1. Introduction
Venkate USDT perpetual contracts are virtual contract products settled in USDT. Each contract represents a certain quantity of digital currency (e.g., each BTCUSDT contract represents 0.01 BTC). Investors can go long to profit from rising prices or short to profit from falling prices.
2. Market Mechanism of Perpetual Contracts
Key mechanisms traders need to understand when trading perpetual contracts include:
- Position Marking: Perpetual swap contracts use a fair price marking method. The mark price determines unrealized P&L and liquidation prices.
- Initial Margin: Determines the leverage you can use for opening positions.
- Maintenance Margin: The minimum margin required to maintain positions.
- Funding Fees: Paid every 8 hours between buyers and sellers. If the rate is positive, longs pay shorts; if negative, shorts pay longs.
*Traders need to pay or receive funding fees only if they hold positions at the funding timestamp. The current market funding rate can be seen in the [Funding Rate] indicator column.
3. Funding Fees
Funding timestamps: 00:00 (UTC+8), 08:00 (UTC+8), 16:00 (UTC+8)
Your position value is independent of your leverage.
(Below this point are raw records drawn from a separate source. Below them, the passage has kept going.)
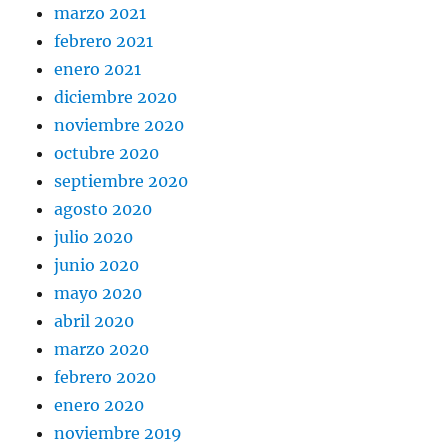
marzo 2021
febrero 2021
enero 2021
diciembre 2020
noviembre 2020
octubre 2020
septiembre 2020
agosto 2020
julio 2020
junio 2020
mayo 2020
abril 2020
marzo 2020
febrero 2020
enero 2020
noviembre 2019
For example, holding 100 BTCUSDT contracts will incur funding fees based on the nominal value of these contracts, not the margin allocated.
The relationship between Venkate perpetual contracts and funding fees:
- Venkate does not charge any funding fees; these are exchanged between users. When the funding rate is positive, longs pay shorts; when negative, shorts pay longs.
4. Fees
Venkate fees for regular users are as follows:
- Maker fee: 0.04%
- Taker fee: 0.06%
*If the contract fee is negative, the corresponding fee will be refunded.
5. Key Terms Explained
- Wallet Balance: Transfer in - Transfer out + Realized P&L
- Realized P&L: Total closed P&L + Total fees + Total funding fees
- Total Equity: Wallet balance + Unrealized P&L
- Position Margin: Funds collateralizing positions, including margin for all isolated positions; in Venkate it includes only the margin for isolated positions.
- Order Margin: Frozen funds for all active orders.
- Available: Wallet balance - Isolated position margin - Frozen order margin
- Net Asset Balance: Funds available for transfers and new positions.
- Unrealized P&L: Sum of all floating P&L.